Tutto ciò, insieme ai crescenti rigurgiti fascisti, va combattuto, ma per farlo non bisogna avere paura della verità. È molto intelligente, per tale ragione, quello che afferma l’Anpi Nazionale quando condanna fermamente gli atti di violenza compiuti dopo la Liberazione, ribadendo però giustamente che quei singoli fatti, accaduti nonostante il divieto di ritorsioni e violenze allora imposto dal CLN, non possono intaccare nel suo insieme la Resistenza e il movimento partigiano, che hanno lottato per conquistare libertà, pace e democrazia, dopo anni di dittatura, guerra e orrore.

A sinistra, tra partiti e militanti, i commenti purtroppo sono stati di altro tenore. Giuseppina Ghersi è diventata di colpo semplicemente una fascista, una spia, un nome oggetto di scontro politico, dimenticando che prima di tutto era una ragazzina di appena 13 anni, vittima due volte: della propaganda fascista che condusse a morte tantissimi ragazzini e della inaccettabile violenza vendicativa di alcuni gruppi di vincitori. Violenza che poteva essere evitata, controllata, contenuta. Perché la guerra è orribile, è vero, ma anche in guerra ci sono delle regole e non vale a nulla dire che gli altri hanno fatto peggio, dal momento che ci si è sempre sentiti, a ragione, migliori di loro.

Ammettere il sangue anche dei vinti e l’orrore di alcune parti dei vincitori non cambia la storia e anzi indebolisce le velleità revisioniste di chi è pronto a individuare e usare certi fatti per sfidare quella storia e la sua immagine nobile. Se il primo libro di Pansa, ad esempio, fosse stato affrontato con intelligenza, facendo notare la debolezza delle fonti, senza oltraggi o aggressioni liberticide, forse esso avrebbe avuto meno impatto e si sarebbero evitate le successive strumentali e intellettualmente disoneste uscite dell’autore che si è poi spinto a generalizzazioni deliranti, dimenticando la generosità, l’eroismo e l’onestà della quasi totalità del movimento partigiano.

Per questo non bisogna temere di condannare certi fatti.

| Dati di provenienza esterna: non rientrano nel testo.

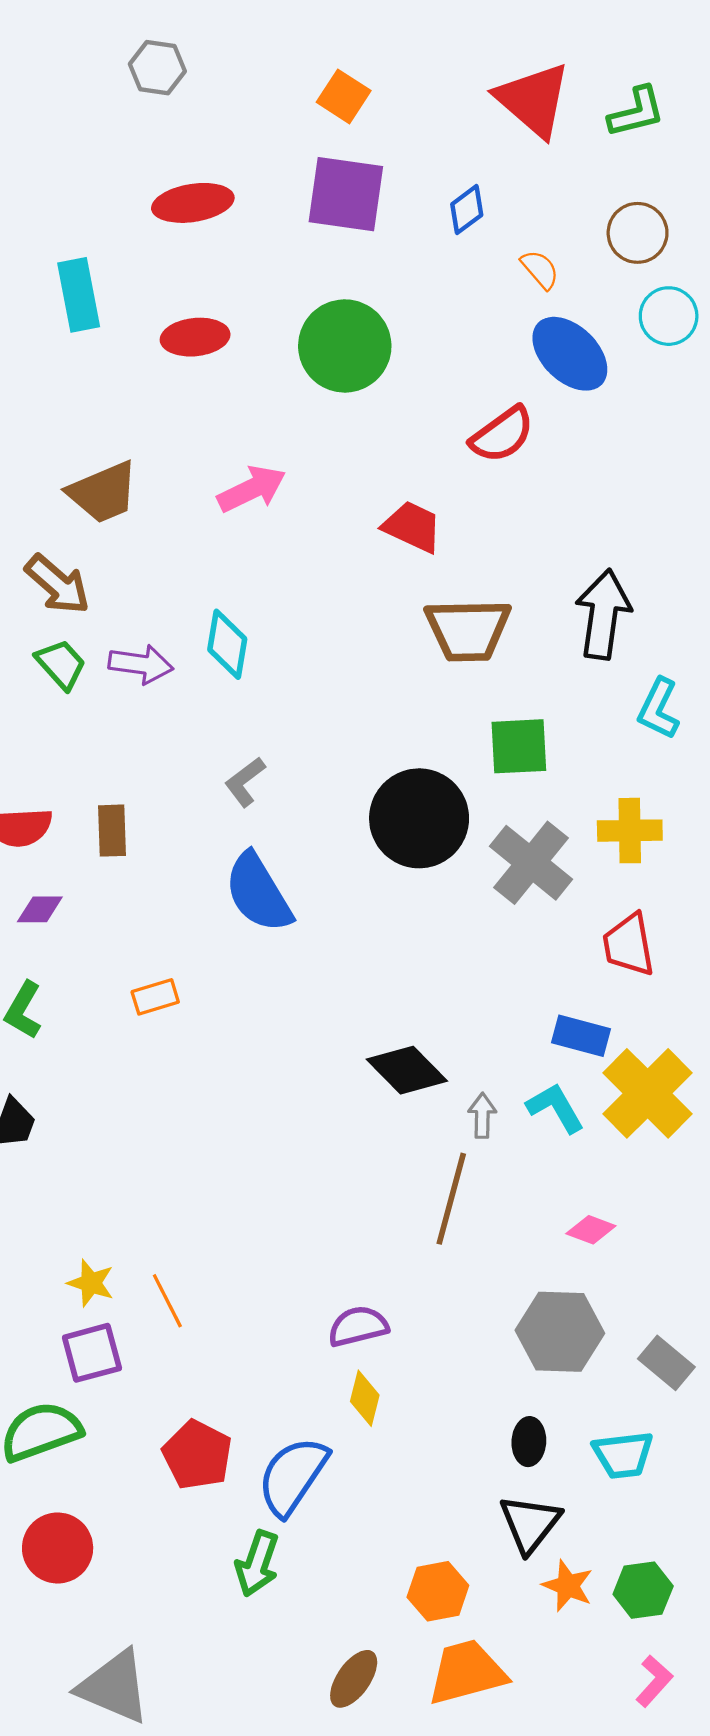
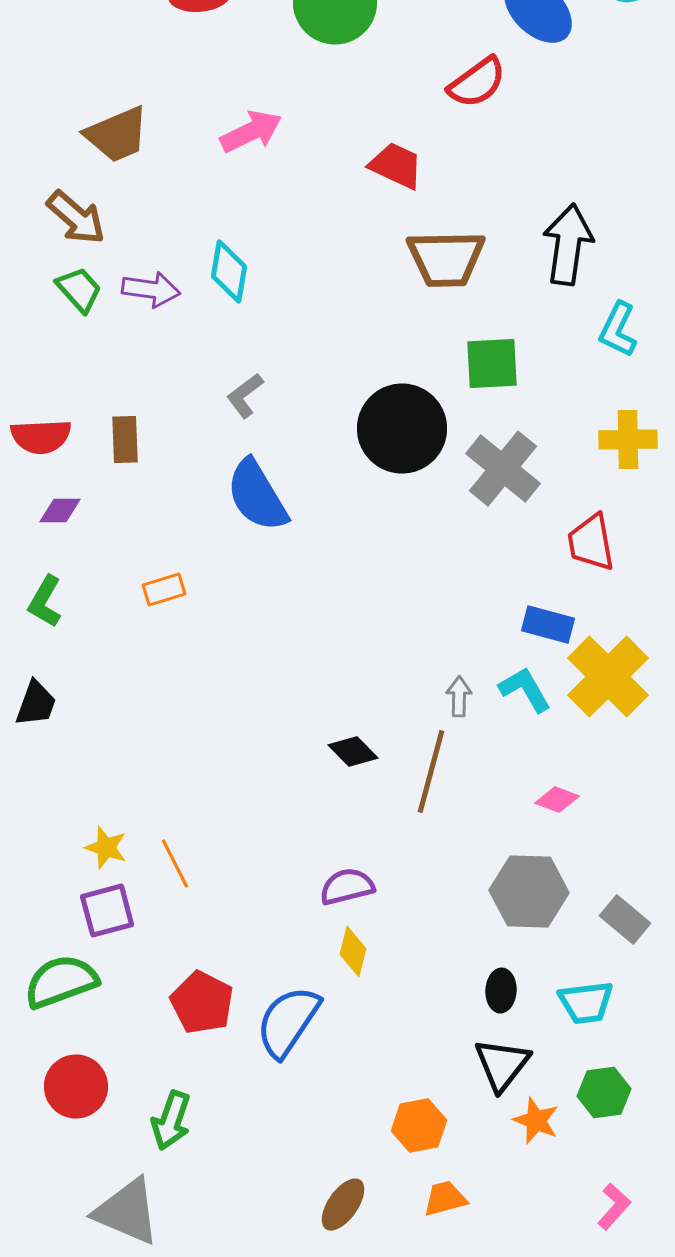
yellow cross: (630, 831) -> (628, 440), moved
black diamond: (407, 1070) -> (353, 752), moved, size x0.7
green arrow: (257, 1564) -> (171, 1121), moved
green hexagon: (643, 1590) -> (604, 1093), moved
orange trapezoid: (467, 1672) -> (445, 1199), size x0.6

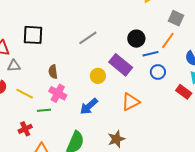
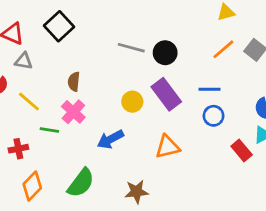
black square: (33, 35) -> (59, 26), turned 30
gray line: (88, 38) -> (131, 48), turned 36
black circle: (136, 39) -> (165, 53), moved
orange line: (168, 40) -> (223, 49), moved

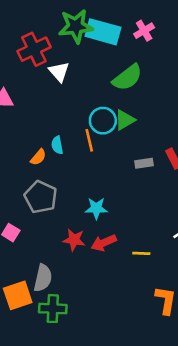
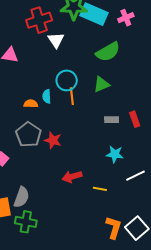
cyan circle: (103, 121) -> (67, 80), moved
orange semicircle: (38, 157) -> (31, 104), turned -136
cyan star: (96, 208) -> (115, 154), moved
red star: (74, 240) -> (53, 140), moved

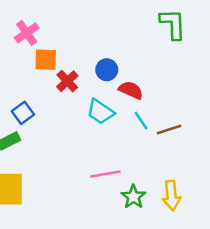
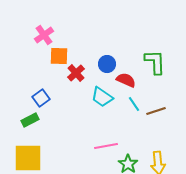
green L-shape: (173, 24) -> (155, 62), moved

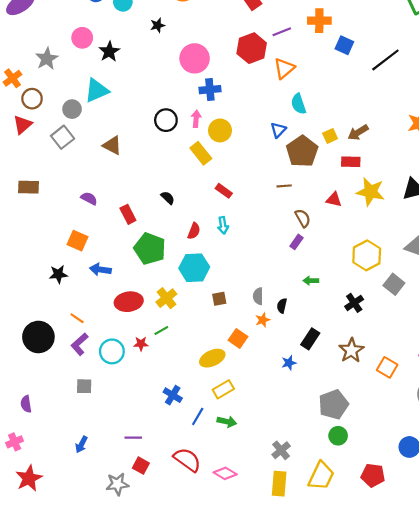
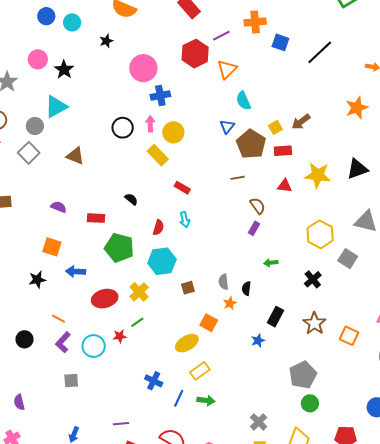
red rectangle: (351, 162) -> (283, 151), moved
red rectangle: (128, 214) -> (96, 218), turned -54
black circle: (38, 337) -> (24, 339), size x0.6

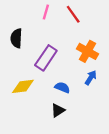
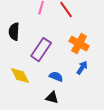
yellow diamond: (23, 86) -> (20, 76), turned 70
black triangle: (58, 110) -> (52, 98), turned 48

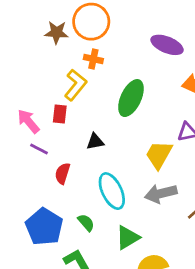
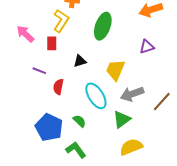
pink arrow: (28, 121) -> (25, 34), moved
yellow trapezoid: (159, 155) -> (115, 70), moved
green triangle: (128, 237) -> (122, 119), moved

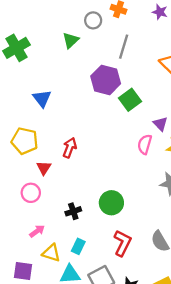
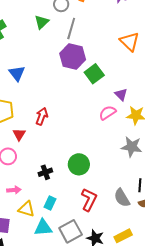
gray line: (124, 47) -> (71, 29), moved
pink semicircle: (145, 144) -> (108, 113), turned 42
pink arrow: (37, 231) -> (14, 190), turned 32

In passato si è sbagliato già altre volte, come ad esempio quando per anni si è negato vigliaccamente (e il Pci di Togliatti e una certa storiografia ne sono responsabili) l’orribile eccidio delle Foibe. Che oggi, a causa di quel silenzio colpevole, viene utilizzato da destra per macchiare la coscienza di un’intera parte politica, senza sfumature. Di questi errori bisogna prendere finalmente coscienza, non ripetendoli, affrontando certi crimini in maniera oggettiva e serena, senza assegnare alcun tipo di giustificazione, né storica né ideologica.

Ciò sarebbe generalmente utile a sinistra, soprattutto a qualche sua parte che, nel commentare la storia passata, farebbe bene a recuperare un po’ di spirito critico e ad abbattere, come chiedeva tanti anni fa Pasolini (che a Porzus perse un fratello), un po’ di falsi moralismi e di arrugginite barriere ideologiche. Perché la violenza non può avere confini logici. La violenza rimane violenza, chiunque sia a compierla e in qualsiasi momento la si compia. La storia non scolorisce la crudeltà, né cancella la verità. Che va difesa sempre, a qualsiasi costo, anche quando risulta sconveniente.